The answer? He doesn’t.

God doesn’t ask for utter devotion to a written word. He asks for utter devotion to the God of that written word. He walks through that idea in stories, where a spiritual God acted in physical circumstances among real people. Some of those details get lost in translation or preservation, which God could have avoided had He chosen to do so. But He didn’t.

What are the resulting implications?

For one thing, it forces us to read the whole Bible, not settle on snippets or proof texts to summarize the Bible’s doctrines. It forces us to consider consistencies between the God represented on that page over there with the God represented on that page over here. It also forces us to study consistencies between the characters from page to page, and also between the characters’ walks with God and our walks with God today.
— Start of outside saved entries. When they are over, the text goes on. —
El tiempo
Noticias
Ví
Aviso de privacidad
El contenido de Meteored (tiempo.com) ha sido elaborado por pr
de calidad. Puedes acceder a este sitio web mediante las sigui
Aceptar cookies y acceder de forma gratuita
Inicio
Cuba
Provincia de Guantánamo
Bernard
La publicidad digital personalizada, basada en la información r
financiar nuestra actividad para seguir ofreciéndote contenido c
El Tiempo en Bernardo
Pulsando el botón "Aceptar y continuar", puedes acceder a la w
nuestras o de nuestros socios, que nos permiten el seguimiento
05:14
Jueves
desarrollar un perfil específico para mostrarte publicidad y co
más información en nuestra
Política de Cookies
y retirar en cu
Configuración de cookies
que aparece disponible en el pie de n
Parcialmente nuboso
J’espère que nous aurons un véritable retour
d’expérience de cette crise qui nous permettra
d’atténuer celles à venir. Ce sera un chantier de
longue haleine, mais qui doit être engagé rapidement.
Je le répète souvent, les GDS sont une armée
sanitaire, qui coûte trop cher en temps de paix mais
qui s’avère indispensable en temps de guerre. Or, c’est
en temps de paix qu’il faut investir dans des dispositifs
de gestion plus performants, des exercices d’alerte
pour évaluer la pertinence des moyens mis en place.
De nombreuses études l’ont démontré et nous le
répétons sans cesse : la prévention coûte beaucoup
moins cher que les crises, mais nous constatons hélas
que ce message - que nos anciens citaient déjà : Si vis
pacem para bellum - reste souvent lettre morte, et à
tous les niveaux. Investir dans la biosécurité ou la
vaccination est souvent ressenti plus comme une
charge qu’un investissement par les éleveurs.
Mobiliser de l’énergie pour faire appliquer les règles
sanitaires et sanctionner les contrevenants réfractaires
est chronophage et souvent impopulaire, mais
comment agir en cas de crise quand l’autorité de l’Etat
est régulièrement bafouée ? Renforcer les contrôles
It forces us to acknowledge that the God of the Bible wants a relationship, not a religion.

So, even without originals, is the Bible reliable? Specifically, can its God reliably illumine Himself through the Word as it is? To answer that, we have to try it and find out.

That makes us all vulnerable, even God, who positions Himself to be accepted or rejected by the very people He created, died for and for whom He wrote His Word.

Admittedly, that does not sound like the easiest way to go. It sounds like a process that takes stumbling around and surrendering. It sounds messy. Of course, understanding truth often is.